• [Study text]
--- --- ---

Gold Traders Most Bullish in 10 Weeks on Stimulus: Commodities
Gold traders are the most bullish in 10 weeks and investors are hoarding a record amount of bullion as central banks pledge to do more to spur economic growth.
Eighteen of 27 analysts surveyed by Bloomberg expect prices to rise next week and five were bearish. A further four were neutral, making the proportion of bulls the highest since Aug. 24. Holdings in gold-backed exchange-traded products gained the past three months, the best run since August 2011, data compiled by Bloomberg show. They reached a record 2,588.4 metric tons yesterday, valued at $140 billion, the data show.
The Bank of Japan (8301) expanded its asset-purchase program on Oct. 30 for the second time in two months, increasing it by 11 trillion yen ($137 billion). The Federal Reserve said last week it plans to continue buying bonds and central banks from Europe to China have pledged more action to boost economies. Gold rose 70 percent as the Fed bought $2.3 trillion of debt in two rounds of quantitative easing from December 2008 through June 2011.
“Central banks are all very concerned about a depression, so they’re keeping monetary policies as loose as possible,” said Mark O’Byrne, the executive director of Dublin-based GoldCore Ltd., a brokerage that sells and stores everything from quarter-ounce British Sovereigns to 400-ounce bars. “People are buying gold as a store of value to protect against currency depreciation.”
Gold rose 7.6 percent to $1,681.97 an ounce in London this year, heading for a 12th straight annual gain, the longest winning streak in at least nine decades. The Standard & Poor’s GSCI gauge of 24 commodities lost 2.5 percent since the end of December, and the MSCI All-Country World Index of equities climbed 11 percent. Treasuries returned 1.9 percent, a Bank of America Corp. index shows.
Bullion slid as much as 2 percent to a two-month low today as a Labor Department report that showed American employers added more workers than economists had forecast in October bolstered the dollar.
The BOJ said its fund will increase to 66 trillion yen, a separate credit loan program will stay at 25 trillion yen and it will also offer unlimited loans to banks to boost credit demand. The Fed said Oct. 24 it will maintain $40 billion in monthly purchases of mortgage debt and probably hold interest rates near zero until mid-2015. The European Central Bank has said it is ready to buy bonds of indebted nations and China approved a $158 billion subways-to-roads construction plan.

--- --- ---

• [Recorded data]

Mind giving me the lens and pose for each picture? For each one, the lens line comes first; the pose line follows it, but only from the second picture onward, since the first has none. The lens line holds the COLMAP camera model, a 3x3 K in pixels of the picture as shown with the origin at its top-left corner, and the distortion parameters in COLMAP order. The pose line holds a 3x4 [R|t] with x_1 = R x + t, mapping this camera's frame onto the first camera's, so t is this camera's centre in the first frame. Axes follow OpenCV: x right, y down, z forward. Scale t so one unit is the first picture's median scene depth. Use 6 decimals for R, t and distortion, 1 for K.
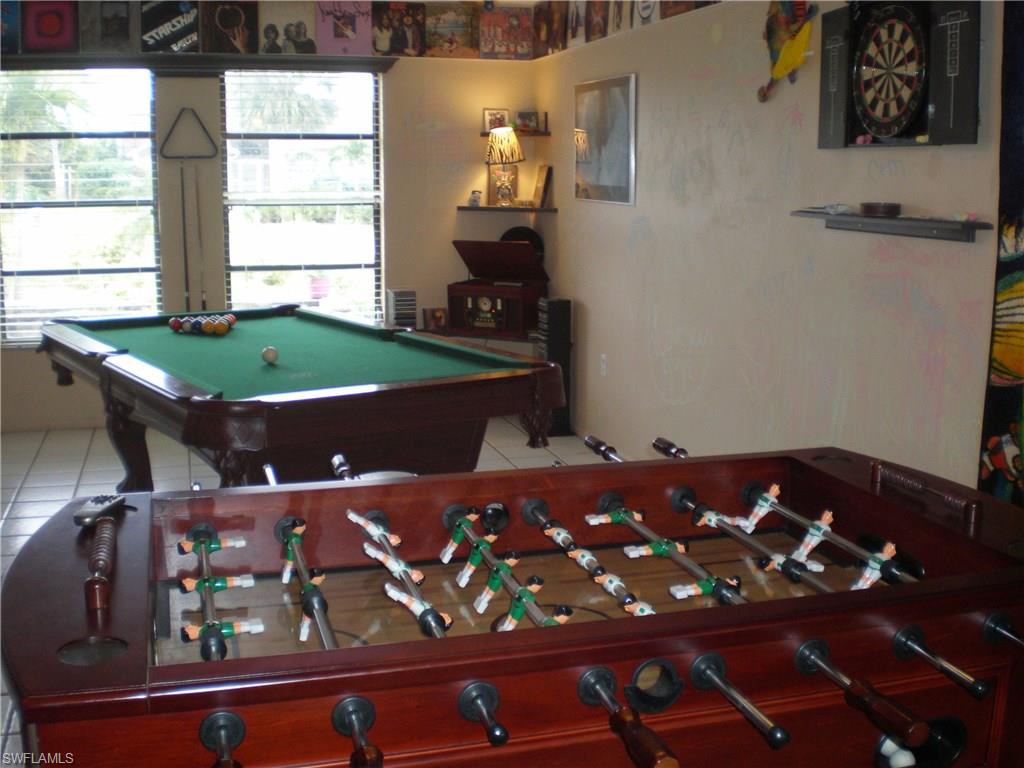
lens RADIAL K [[1162.2, 0, 512.0], [0, 1162.2, 384.0], [0, 0, 1]] dist [-0.108164, -0.047429]
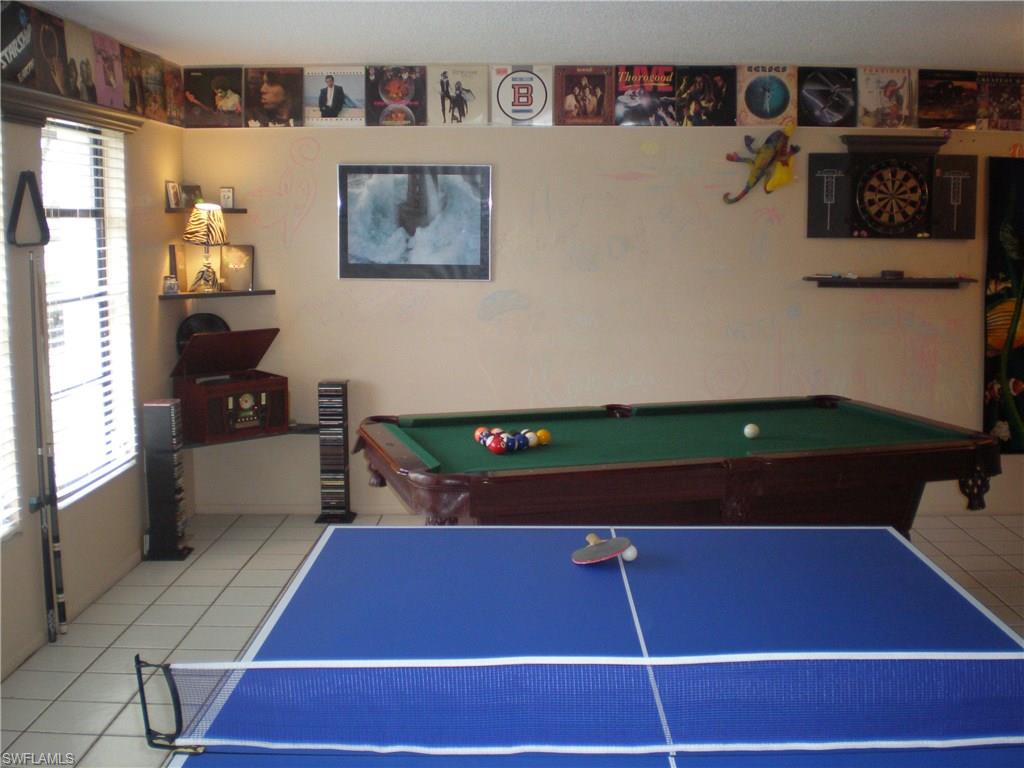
lens RADIAL K [[1162.2, 0, 512.0], [0, 1162.2, 384.0], [0, 0, 1]] dist [-0.108164, -0.047429]
pose [[0.299249, -0.137229, 0.944255, -1.542141], [0.170517, 0.981365, 0.088582, -0.242795], [-0.938815, 0.134504, 0.317072, 1.013290]]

--- --- ---

• [What this exercise asks]
A - According to the gold market article, by how much did the Bank of Japan increase its asset-purchase program on Oct. 30?
B - Render every line of the records as a numbered list, skipping blank lines and omitting the pictures.
The records have nothing to do with the gold market article.

• [Task-by-task solutions]
A - By 11 trillion yen ($137 billion).

B -
1. Mind giving me the lens and pose for each picture? For each one, the lens line comes first; the pose line follows it, but only from the second picture onward, since the first has none. The lens line holds the COLMAP camera model, a 3x3 K in pixels of the picture as shown with the origin at its top-left corner, and the distortion parameters in COLMAP order. The pose line holds a 3x4 [R|t] with x_1 = R x + t, mapping this camera's frame onto the first camera's, so t is this camera's centre in the first frame. Axes follow OpenCV: x right, y down, z forward. Scale t so one unit is the first picture's median scene depth. Use 6 decimals for R, t and distortion, 1 for K.
2. lens RADIAL K [[1162.2, 0, 512.0], [0, 1162.2, 384.0], [0, 0, 1]] dist [-0.108164, -0.047429]
3. lens RADIAL K [[1162.2, 0, 512.0], [0, 1162.2, 384.0], [0, 0, 1]] dist [-0.108164, -0.047429]
4. pose [[0.299249, -0.137229, 0.944255, -1.542141], [0.170517, 0.981365, 0.088582, -0.242795], [-0.938815, 0.134504, 0.317072, 1.013290]]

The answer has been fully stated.